Le prix : le coût de l’unité d’alcool, 10 gr d’éthanol, pouvait, aurait dû, être relevé. On sait aujourd’hui par des données scientifiques, mais aussi par des expériences dans d’autres pays, que cela fonctionne assez bien. La preuve par l’absurde : tout le monde connaît une marque de bière chez nous qui ne fait jamais de publicité et qui est tellement peu chère que tout le monde connaît son nom. Sa publicité, c’est donc bien son prix. Si l’unité d’alcool est plus chère, la consommation d’alcool global diminuera.

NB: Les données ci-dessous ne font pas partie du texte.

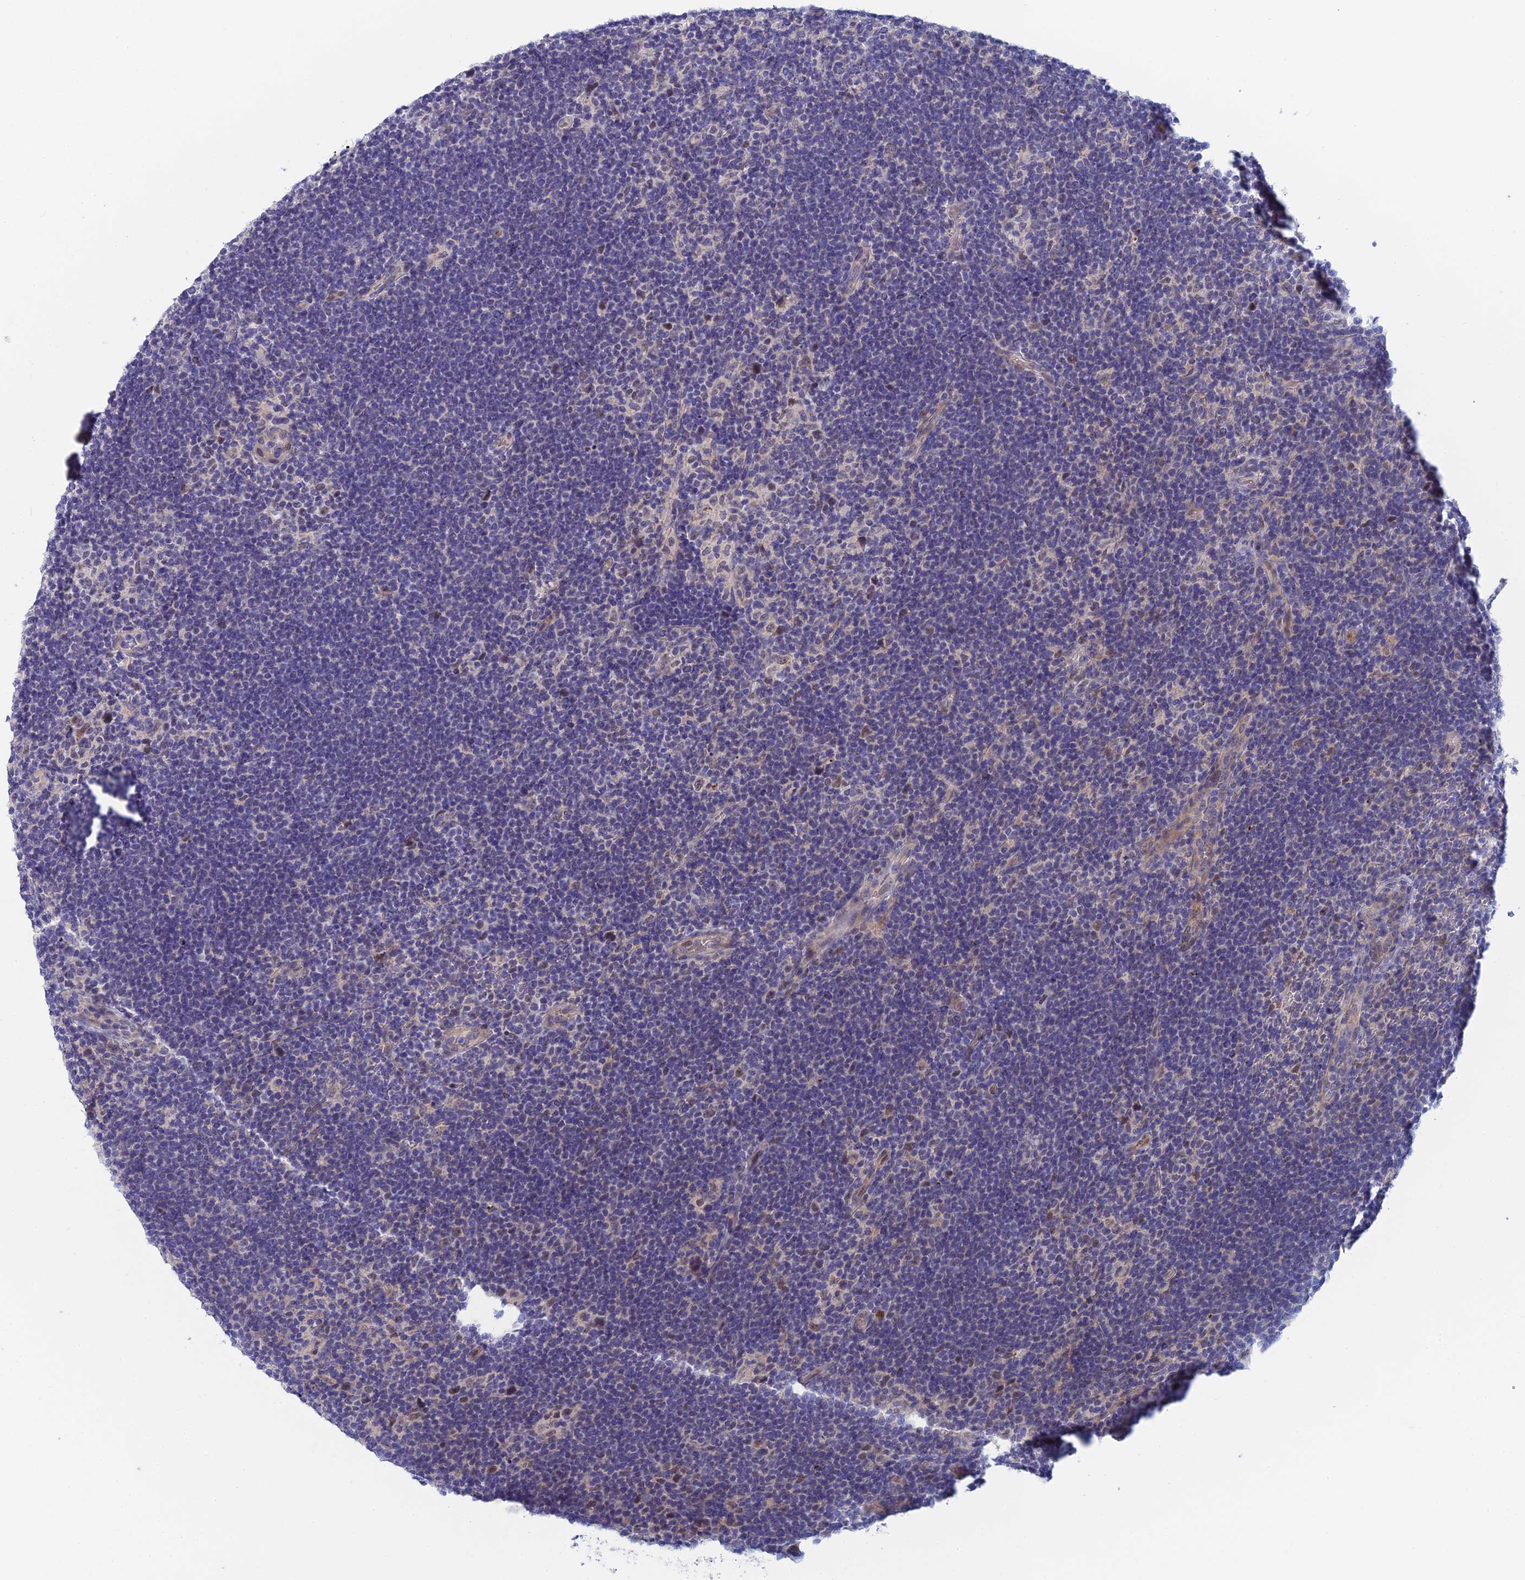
{"staining": {"intensity": "negative", "quantity": "none", "location": "none"}, "tissue": "lymphoma", "cell_type": "Tumor cells", "image_type": "cancer", "snomed": [{"axis": "morphology", "description": "Hodgkin's disease, NOS"}, {"axis": "topography", "description": "Lymph node"}], "caption": "The image demonstrates no significant positivity in tumor cells of lymphoma. (Brightfield microscopy of DAB (3,3'-diaminobenzidine) IHC at high magnification).", "gene": "GIPC1", "patient": {"sex": "female", "age": 57}}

La limitation de son accessibilité : on peut espérer, mais je pense avec peu de succès que nous ne serons pas la risée du monde, avec la dernière bonne blague belge : limiter l’accès de l’alcool, dans les pompes à essence, uniquement au bord des autoroutes et uniquement la nuit comme s’il était évident que c’est là que le belge se fournit en boisson alcoolisée. C’est une très mauvaise farce pour un plan alcool digne de ce nom. Il était possible, autrement, de mieux limiter son accessibilité. De nombreuses preuves montrent l’impact rapide d’une telle mesure : les recommandations OMS faites pour les pays en parlent de manières très claires.
Étiquetage des bouteilles : Ce plan aurait dû prévoir un bon étiquetage des bouteilles pour que chaque utilisateur puisse voir clairement le nombre exact d’unités qu’il y a dans la bouteille ou dans la canette. A cela, il fallait ajouter un logo clair et assez grand, sur l’interdiction, ou le conseil de ne pas boire de l’alcool dans la grossesse. Enfin, il aurait été très intéressant d'inscrire sur les bouteilles et les canettes des données qualitatives sur cet aliment, la boisson alcoolisée, que l’on est en train d’ingérer. Cela existe sur de nombreux autres produits : pourquoi pas pour l'alcool ?
Toutes ces mesures ont été conseillées, mais elles n’ont pas été appliquées. A présent, les soignants vont devoir poursuivre la prise en charge des patients en souffrance sans avoir réellement des moyens nouveaux pour le faire.